A long-time African-American member tells his story and encourages others to get involved beyond the group
I grew up in a segregated part of St. Louis, Missouri. I was one of the students who participated in the forced integration of schools. I went to integrated schools from the sixth grade through college. In many of those educational settings, I felt unsafe, unwanted and less-than. As a result, I developed a pattern of social isolation.
When I was in the eighth grade, we moved from the city to the suburbs, where I discovered alcohol. I had found a solution to my living problem, including the racial problems I lived with. Whether with my white or black friends, I discovered a new freedom through alcohol. During the turmoil of the ’60s and ’70s, I became an outspoken student leader committed to changing the social conditions in our country.
After completing a successful college career at Harvard University, alcohol and drugs began to exert a greater impact on my life until I reached a point where alcoholism consumed all my higher aspirations. Caught in a trap I couldn’t spring, I again felt unsafe, unwanted and less-than. I returned to my previous behavior of social isolation. I was angry, and blamed my failures on society. I would always find a way to sabotage my numerous professional opportunities. I couldn’t go to work without a drink, and fell victim to my obsession with alcohol.
After nearly two decades of the rampage of alcoholism in my life, I found myself deteriorating physically and mentally. I had separated from my wife and was living with my mother, the only person still willing to put up with my drinking.
For years, I was in and out of treatment programs and had again reached that point of total demoralization. In my desperation, I asked a Higher Power to help me, which was highly unusual for me, as I considered myself an atheist. Within a week, a gruff AA member and his sponsees brought a meeting to the inner-city mostly African-American treatment facility where I was staying. These men were white. Yet when one of the guys named Gary shared his drinking story, I identified.
On their second visit to the facility, another of the guy’s sponsees, a young white man named Dave, 15 years my junior, walked up to me and asked if I had a sponsor. I said no, and that’s how I ended up becoming the first African-American member of their home group—and Gary’s first sponsee.

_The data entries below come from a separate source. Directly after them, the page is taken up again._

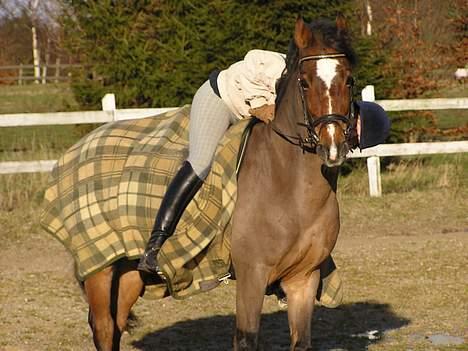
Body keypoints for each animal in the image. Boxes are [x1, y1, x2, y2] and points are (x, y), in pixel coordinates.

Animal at [84, 15, 356, 351]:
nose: (333, 146)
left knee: (117, 323)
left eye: (349, 80)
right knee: (105, 327)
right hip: (100, 269)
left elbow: (301, 341)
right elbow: (246, 339)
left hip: (129, 271)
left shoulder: (304, 279)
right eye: (304, 83)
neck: (290, 190)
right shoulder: (252, 275)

When I got out of the facility, I attended the men’s home group. It was in a segregated area of St. Louis where, once again, I felt unsafe. But I was accustomed to places where I felt unsafe. So I kept coming back.
This group, called Back to the Big Book, practiced a strict adherence to the Big Book, and that’s where I got sober. I remember doing my Third Step prayer on my knees in front of this all-white group and realizing at that moment that I would go to any lengths to get sober. More than two-thirds of the people in the room joined me on their knees. When I got up, I felt a part of AA.

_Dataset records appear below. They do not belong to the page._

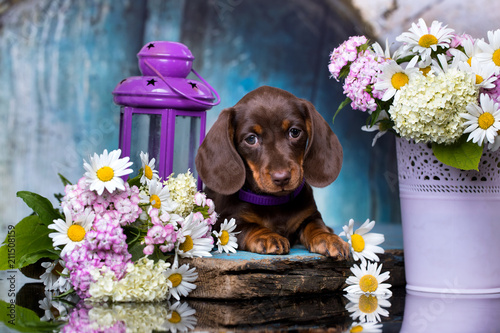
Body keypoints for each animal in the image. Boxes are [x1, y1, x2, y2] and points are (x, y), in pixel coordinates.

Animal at [193, 85, 350, 256]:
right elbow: (248, 226)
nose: (282, 178)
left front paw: (327, 237)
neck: (274, 202)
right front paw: (267, 236)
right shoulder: (226, 222)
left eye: (294, 132)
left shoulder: (311, 215)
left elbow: (315, 225)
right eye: (251, 139)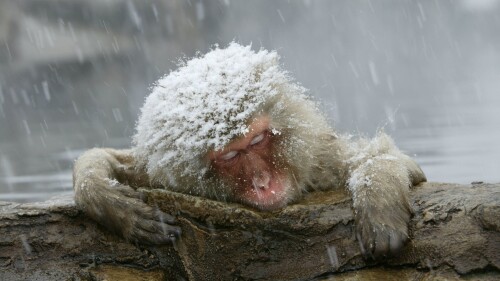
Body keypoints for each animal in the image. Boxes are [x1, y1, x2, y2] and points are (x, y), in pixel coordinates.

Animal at [73, 42, 426, 258]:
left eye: (257, 141)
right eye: (230, 156)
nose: (262, 181)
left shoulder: (320, 158)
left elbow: (387, 159)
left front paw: (380, 208)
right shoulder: (156, 173)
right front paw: (109, 201)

In my future visits to the treatment center and other institutions, many more African Americans were attracted to this group’s message, and got sober with them.
I dived into the AA program, as well as my home group. I ultimately became the group’s General Service Representative. Through my exposure to the Traditions, I learned there was more than one legacy, and eventually my home group was transformed into a new group that practiced all three legacies, after a visit by our delegate.
This new group became one of the few integrated AA groups in St. Louis at that time. It still holds that mantle today. Alcoholics still do their Third Step prayer on their knees there and most of the room still joins them. Although the diversity of the meeting is quite different than it was 20 years ago, on my last visit to this group I saw alcoholics of many types meeting to carry the message to the alcoholic who still suffers. As a matter of fact, Carry the Message is the name of that group.
When I attended my first AA assembly, I again saw an all-white gathering. I called my new sponsor, Ed, who was white, alerting him to my dilemma, and his response was, “You’re there.” Ed was immersed in the AA service structure and gently nudged me to stand for service as my life in AA continued to unfold. Yet one of my African-American sponsees who had accompanied me to the assembly has not returned to the General Service structure, convinced it was not for him. Shortly before Ed passed three years ago, he called me from that assembly to notify me that there were nine African Americans attending.
In 2001, I attended an Inner City Forum with my sponsor. I was excited to meet our General Service Office staff, which included African-American staff members and the chairperson of the General Service Board. I couldn’t wait to return to my local AA community and share my experience, strength and hope. You did not see many African Americans involved in AA beyond the group level where I was from. So I became convinced there was more I could do to serve in AA. Today, I live in New York and serve the Fellowship as a staff member at the General Service Office.
My experience is that it’s difficult to have attraction without a presence. My participation in my first home group and first assembly attracted other people like me. The service of African Americans in the General Service structure attracted me. As AA trudges forward, are we allowing all members the opportunity, at all levels of service, to have the presence to attract diversity to our Fellowship?
Race, politics and religion are outside issues that I don’t discuss in AA meetings. But when it comes to Twelfth Step work, all these things become important in how we extend the hand of AA to all who suffer from alcoholism. We want to make sure that race, politics and religion are never barriers to our lifesaving program of AA.
Our cofounder Bill W. stated in the chapter “Working With Others” in the Big Book: “Offer him friendship and fellowship. Tell him that if he wants to get well you will do anything to help.”